Zapewnienie dobrego ukrwienia powoduje proces pierwotnego kostnienia. W przeciwnym wypadku dochodzi do kostnienia na podłożu chrzęstnym, co może nastąpić przy zachowaniu ruchów w szparze złamania lub w wyniku zakażenia. Istotne pozostają również czynniki ogólnoustrojowe, takie jak awitaminozy (zwłaszcza A, C, D), zaburzenia gospodarki węglowodanowej (cukrzyca) i przyjmowane przez chorego leki, np. sterydy.
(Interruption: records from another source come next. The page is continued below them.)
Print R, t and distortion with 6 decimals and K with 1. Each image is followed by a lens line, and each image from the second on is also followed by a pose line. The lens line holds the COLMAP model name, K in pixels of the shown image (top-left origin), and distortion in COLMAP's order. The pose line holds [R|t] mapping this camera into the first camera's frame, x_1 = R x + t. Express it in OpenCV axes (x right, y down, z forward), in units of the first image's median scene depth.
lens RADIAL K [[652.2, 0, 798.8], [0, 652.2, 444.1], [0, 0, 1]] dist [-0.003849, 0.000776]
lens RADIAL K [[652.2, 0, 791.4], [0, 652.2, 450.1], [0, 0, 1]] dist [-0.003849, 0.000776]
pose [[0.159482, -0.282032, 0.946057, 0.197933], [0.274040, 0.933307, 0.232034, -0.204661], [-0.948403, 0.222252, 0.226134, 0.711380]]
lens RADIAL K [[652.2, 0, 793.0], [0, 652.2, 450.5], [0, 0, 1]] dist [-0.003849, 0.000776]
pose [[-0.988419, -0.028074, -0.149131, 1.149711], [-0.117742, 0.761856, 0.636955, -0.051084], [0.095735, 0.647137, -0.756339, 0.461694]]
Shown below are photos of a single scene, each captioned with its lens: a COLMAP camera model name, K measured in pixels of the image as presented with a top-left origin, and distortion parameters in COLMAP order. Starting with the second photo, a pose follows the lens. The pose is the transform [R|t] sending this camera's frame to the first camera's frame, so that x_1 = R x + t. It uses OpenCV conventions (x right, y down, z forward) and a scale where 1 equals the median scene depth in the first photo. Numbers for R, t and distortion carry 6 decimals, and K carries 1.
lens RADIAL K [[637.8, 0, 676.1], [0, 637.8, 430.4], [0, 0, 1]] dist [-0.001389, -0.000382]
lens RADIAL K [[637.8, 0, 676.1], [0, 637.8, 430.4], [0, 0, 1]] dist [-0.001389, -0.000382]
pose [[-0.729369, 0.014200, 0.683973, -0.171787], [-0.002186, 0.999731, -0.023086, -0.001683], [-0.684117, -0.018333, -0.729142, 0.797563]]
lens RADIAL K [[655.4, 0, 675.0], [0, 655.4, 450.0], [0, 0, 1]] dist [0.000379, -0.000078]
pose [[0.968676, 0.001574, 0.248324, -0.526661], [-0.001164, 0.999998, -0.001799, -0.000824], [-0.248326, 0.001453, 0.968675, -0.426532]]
Brak prawidłowej mineralizacji prowadzi do wystąpienia zrostu opóźnionego ( malunion ), a w skrajnych wypadkach – do braku zrostu i po dłuższym okresie, powstania stawu rzekomego ( nonunion ).

W warunkach fizjologicznych, około 2/3 unaczynienia kości pochodzi z unaczynienia kanałów odżywczych – tylko 1/3 pochodzi z naczyń przeszywających okostną. Narastająca od strony śródkostnej kostnina jest bardzo dobrze unaczyniona, rzadko dochodzi do jej przemiany w kierunku tkanki chrzęstnej. Z reguły ulega ona bezpośredniej mineralizacji z wytworzeniem kości gąbczastej. Wraz z postępującym procesem mineralizacji, kostnina przekształca się w kość o utkaniu beleczkowatym, która ostatecznie zostaje zastąpiona strukturą kości zbitej. Wraz z zakończeniem tego procesu ulega zakończeniu faza reperacji.